> [What the task requires]
With pictures left out, return only the lines from the line containing "feature13, 02:47:13: 12.12 -> 9" through the end of the material below, both included.

════════

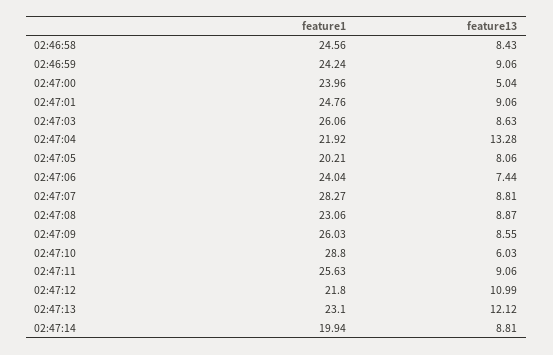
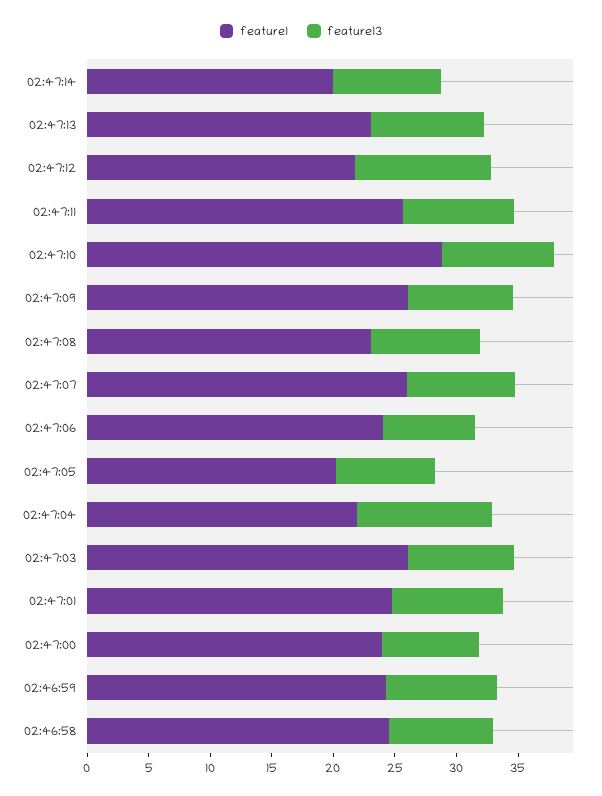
feature13, 02:47:00: 5.04 -> 8
feature13, 02:47:04: 13.28 -> 11
feature1, 02:47:07: 28.27 -> 26
feature13, 02:47:10: 6.03 -> 9
feature13, 02:47:13: 12.12 -> 9

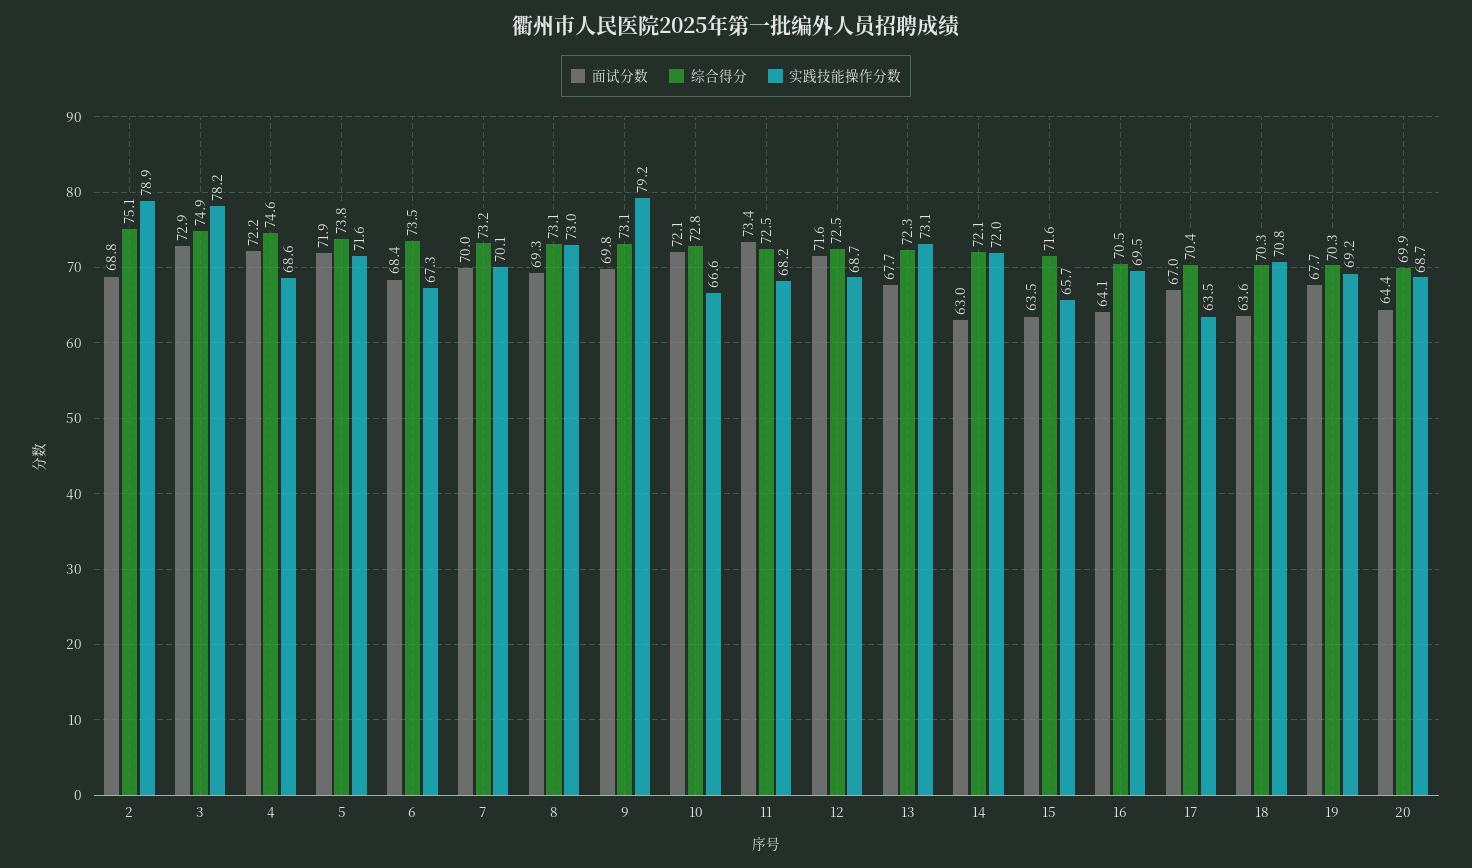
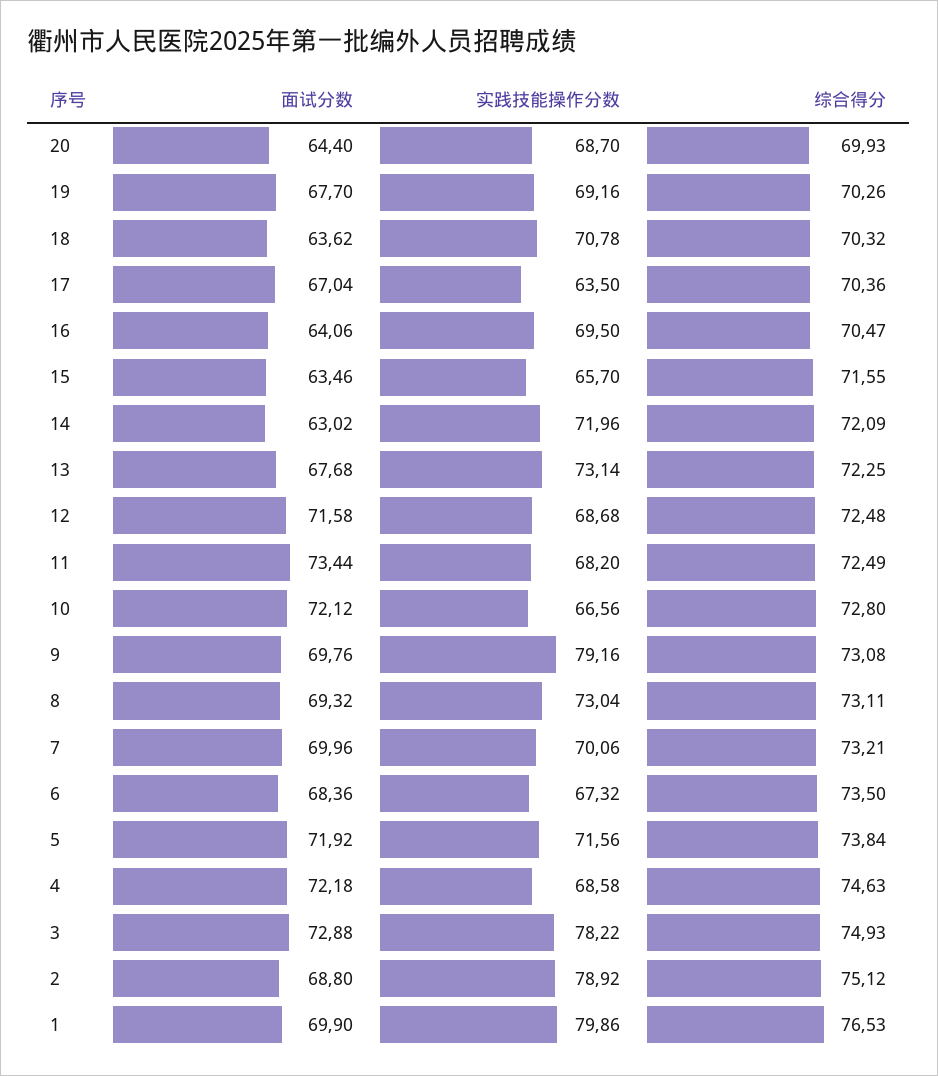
面试分数, 1: none -> 69.9
实践技能操作分数, 1: none -> 79.86
综合得分, 1: none -> 76.53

════════

> [Result of the exercise]
feature13, 02:47:13: 12.12 -> 9

面试分数, 1: none -> 69.9
实践技能操作分数, 1: none -> 79.86
综合得分, 1: none -> 76.53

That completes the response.